Come stanno le cose sul Tav lo sa benissimo chi, oltre a difenderla, la poca stampa libera la legge anche. Una grande opera la cui necessità è “smentita dai fatti”, per citare le parole del commissario dell’Osservatorio sul Tav (che non è una istituzione terza, ma un’emanazione dell’opera). Un’opera fuori tempo, che serve solo a chi la costruisce. Un’opera insostenibile sul piano ambientale, e su quello democratico.

Un’opera che ha condotto lo Stato a imporre una sorta di stato d’assedio su una parte del proprio territorio (la Val di Susa) sollevando una gigantesca questione democratica in cui tutti i nodi sono venuti al pettine: dall’arretramento di un sindacato incapace di vedere il nesso tra il lavoro e i diritti della persona, ai drammatici limiti della libertà di espressione (il caso Erri De Luca, la condanna per le tesi di laurea ‘no Tav’).

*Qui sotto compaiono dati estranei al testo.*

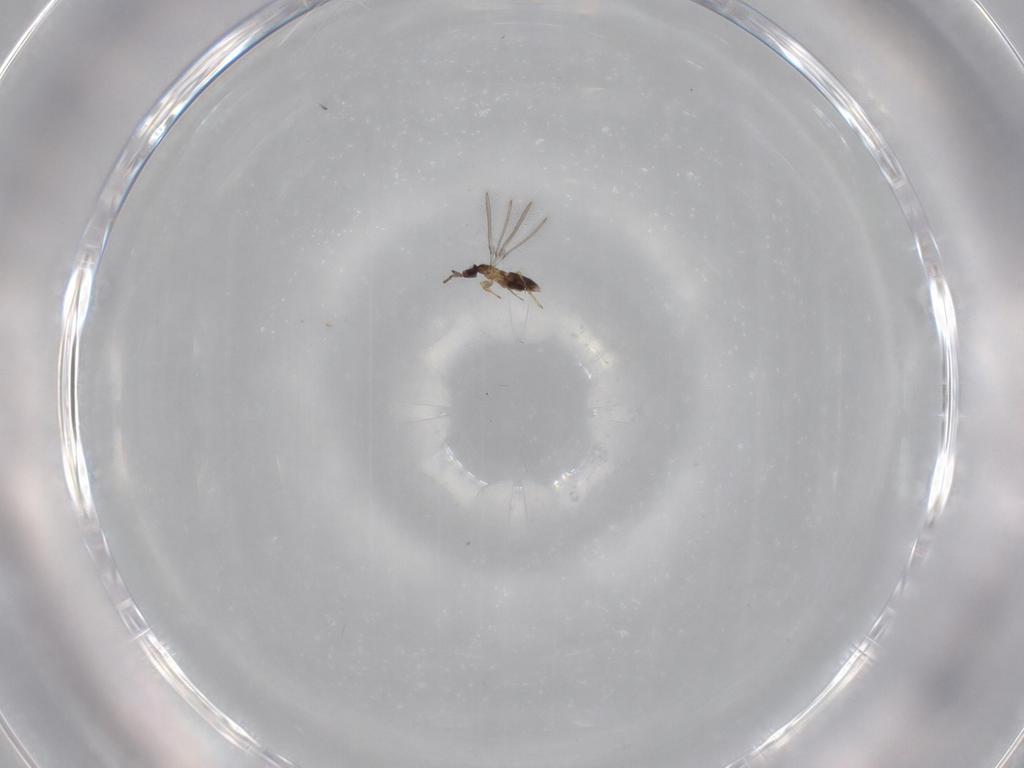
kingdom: Animalia
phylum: Arthropoda
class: Insecta
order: Hymenoptera
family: Mymaridae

Un importante libro di Wu Ming 1 (Un viaggio che non promettiamo breve.Venticinque anni di lotte No Tav, Einaudi 2016) ha spiegato come la battaglia No Tav sia diventata una dei cruciali laboratori per qualunque sinistra possibile in un’Italia di fatto senza sinistra parlamentare.

Ora, è su questo punto che il discorso pubblico sulla manifestazione torinese di sabato scorso ha consumato l’ultima, simbolica, svolta. Mostrando in modo davvero definitivo che un importante blocco di opinione (quello, per intendersi, che si riconosce nelle posizioni di Repubblica) non intende superare, archiviare, criticare davvero le scelte strategiche della lunga stagione del centrosinistra. Una lunga stagione suicida.